• **THE PROBLEM**
Lay out the text read from all of the entries below as a single numbered list, one line per item, skipping blank lines. Leave the pictures out of your answer.

• **DATA LISTING**
◆ ◆ ◆ ◆ ◆
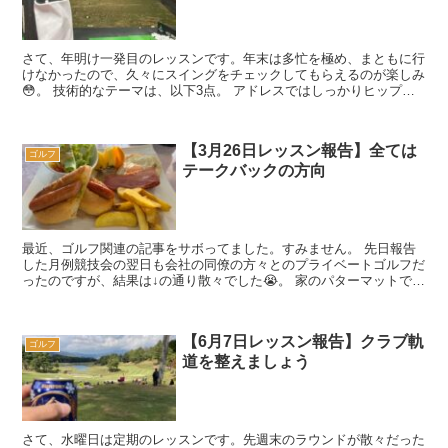
さて、年明け一発目のレッスンです。年末は多忙を極め、まともに行
けなかったので、久々にスイングをチェックしてもらえるのが楽しみ
😳。 技術的なテーマは、以下3点。 アドレスではしっかりヒップを
張り出す テークバック...
【3月26日レッスン報告】全ては
ゴルフ
テークバックの方向
最近、ゴルフ関連の記事をサボってました。すみません。 先日報告
した月例競技会の翌日も会社の同僚の方々とのプライベートゴルフだ
ったのですが、結果は↓の通り散々でした😭。 家のパターマットでア
プローチ練習は毎日欠かさずやっ...
【6月7日レッスン報告】クラブ軌
ゴルフ
道を整えましょう
さて、水曜日は定期のレッスンです。先週末のラウンドが散々だった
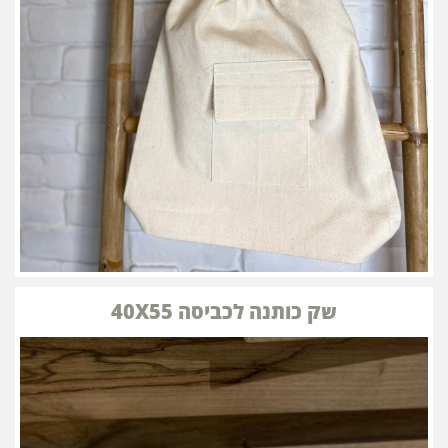
שק כותנה לכביסה 40X55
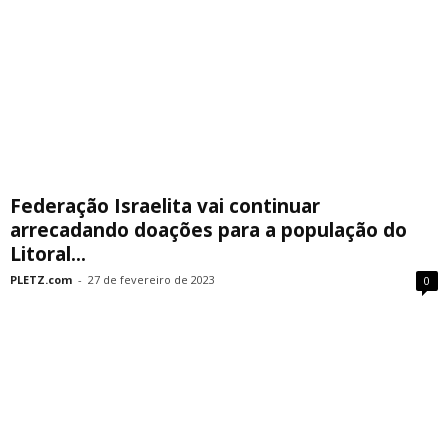
Federação Israelita vai continuar
arrecadando doações para a população do
Litoral...
PLETZ.com
-
27 de fevereiro de 2023
0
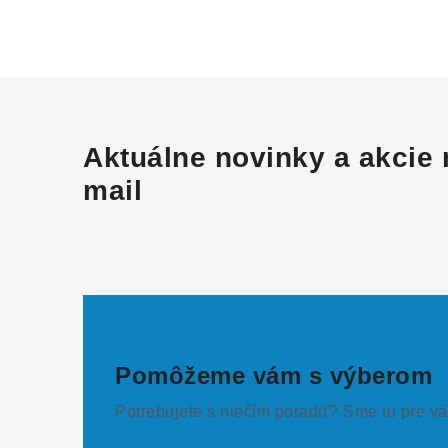
Aktuálne novinky a akcie 
mail
Pomôžeme vám s výberom
Potrebujete s niečím poradiť? Sme tu pre vá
◆ ◆ ◆ ◆ ◆
• **PROBLEM SOLUTION**
1. さて、年明け一発目のレッスンです。年末は多忙を極め、まともに行
2. けなかったので、久々にスイングをチェックしてもらえるのが楽しみ
3. 😳。 技術的なテーマは、以下3点。 アドレスではしっかりヒップを
4. 張り出す テークバック...
5. 【3月26日レッスン報告】全ては
6. ゴルフ
7. テークバックの方向
8. 最近、ゴルフ関連の記事をサボってました。すみません。 先日報告
9. した月例競技会の翌日も会社の同僚の方々とのプライベートゴルフだ
10. ったのですが、結果は↓の通り散々でした😭。 家のパターマットでア
11. プローチ練習は毎日欠かさずやっ...
12. 【6月7日レッスン報告】クラブ軌
13. ゴルフ
14. 道を整えましょう
15. さて、水曜日は定期のレッスンです。先週末のラウンドが散々だった
16. שק כותנה לכביסה 40X55
17. Federação Israelita vai continuar
18. arrecadando doações para a população do
19. Litoral...
20. PLETZ.com
21. -
22. 27 de fevereiro de 2023
23. 0
24. Aktuálne novinky a akcie 
25. mail
26. Pomôžeme vám s výberom
27. Potrebujete s niečím poradiť? Sme tu pre vá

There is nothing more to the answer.